# Consegna
Trascrivi dall'estratto sul pemetrexed il passo compreso tra "Per ridurre gli" e "somministrazione della chemioterapia.", estremi inclusi.

# Estratto
-----

Nell’organismo, pemetrexed viene convertito in una forma attiva che blocca l’attività degli enzimi coinvolti nella produzione di “nucleotidi” (elementi costitutivi di DNA e RNA, il materiale genetico delle cellule). Di conseguenza, la forma attiva di pemetrexed rallenta la formazione del DNA e RNA e previene la divisione delle cellule. La conversione di pemetrexed nella sua forma attiva avviene più rapidamente nelle cellule tumorali rispetto a quelle normali; per tale motivo, nelle cellule tumorali si hanno concentrazioni maggiori della forma attiva del farmaco e un’azione più prolungata. Di conseguenza, la proliferazione delle cellule tumorali viene ridotta, mentre le cellule normali vengono colpite solo in minima parte.

Per ridurre gli effetti indesiderati, i pazienti devono assumere un corticosteroide (un tipo di medicinale che riduce l’infiammazione) e acido folico (un tipo di vitamina) e ricevere iniezioni di vitamina B12 durante il trattamento. Quando il pemetrexed viene somministrato in associazione con cisplatino o carboplatino, viene somministrato anche un farmaco “antiemetico” (per prevenire il vomito) e viene effettuata una idratazione per via endovenosa prima e dopo la somministrazione della chemioterapia.

Il trattamento deve essere rinviato o sospeso, oppure la dose deve essere ridotta, se i pazienti presentano delle alterazioni dell’emocromo o riferiscono la comparsa di altre tossicità legate al farmaco. Le tossicità più comuni che questo farmaco provoca sono a carico del tratto gastroenterico e si possono manifestare con bruciore in bocca (stomatite o mucosite), dolore addominale e diarrea.

-----

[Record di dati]
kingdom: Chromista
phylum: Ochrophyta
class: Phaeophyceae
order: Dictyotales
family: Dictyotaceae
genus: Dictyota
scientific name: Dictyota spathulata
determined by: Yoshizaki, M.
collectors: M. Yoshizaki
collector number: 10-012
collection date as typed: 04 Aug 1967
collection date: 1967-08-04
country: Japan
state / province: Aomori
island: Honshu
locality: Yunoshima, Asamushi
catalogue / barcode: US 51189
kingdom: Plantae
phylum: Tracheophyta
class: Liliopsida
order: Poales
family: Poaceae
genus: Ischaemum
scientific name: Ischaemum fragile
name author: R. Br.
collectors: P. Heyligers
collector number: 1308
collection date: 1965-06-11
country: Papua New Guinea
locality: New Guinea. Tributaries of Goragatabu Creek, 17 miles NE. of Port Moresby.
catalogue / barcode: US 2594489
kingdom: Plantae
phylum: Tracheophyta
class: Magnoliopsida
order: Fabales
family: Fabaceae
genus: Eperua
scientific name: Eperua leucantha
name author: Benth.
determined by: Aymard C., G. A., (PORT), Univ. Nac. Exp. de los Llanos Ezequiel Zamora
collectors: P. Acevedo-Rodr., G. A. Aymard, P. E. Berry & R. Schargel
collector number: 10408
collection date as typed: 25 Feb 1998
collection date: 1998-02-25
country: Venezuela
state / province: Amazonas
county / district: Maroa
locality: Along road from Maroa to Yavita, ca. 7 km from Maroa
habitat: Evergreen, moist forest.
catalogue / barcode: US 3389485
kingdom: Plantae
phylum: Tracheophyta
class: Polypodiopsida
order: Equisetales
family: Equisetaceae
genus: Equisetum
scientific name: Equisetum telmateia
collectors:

-----

# Risultato
Per ridurre gli effetti indesiderati, i pazienti devono assumere un corticosteroide (un tipo di medicinale che riduce l’infiammazione) e acido folico (un tipo di vitamina) e ricevere iniezioni di vitamina B12 durante il trattamento. Quando il pemetrexed viene somministrato in associazione con cisplatino o carboplatino, viene somministrato anche un farmaco “antiemetico” (per prevenire il vomito) e viene effettuata una idratazione per via endovenosa prima e dopo la somministrazione della chemioterapia.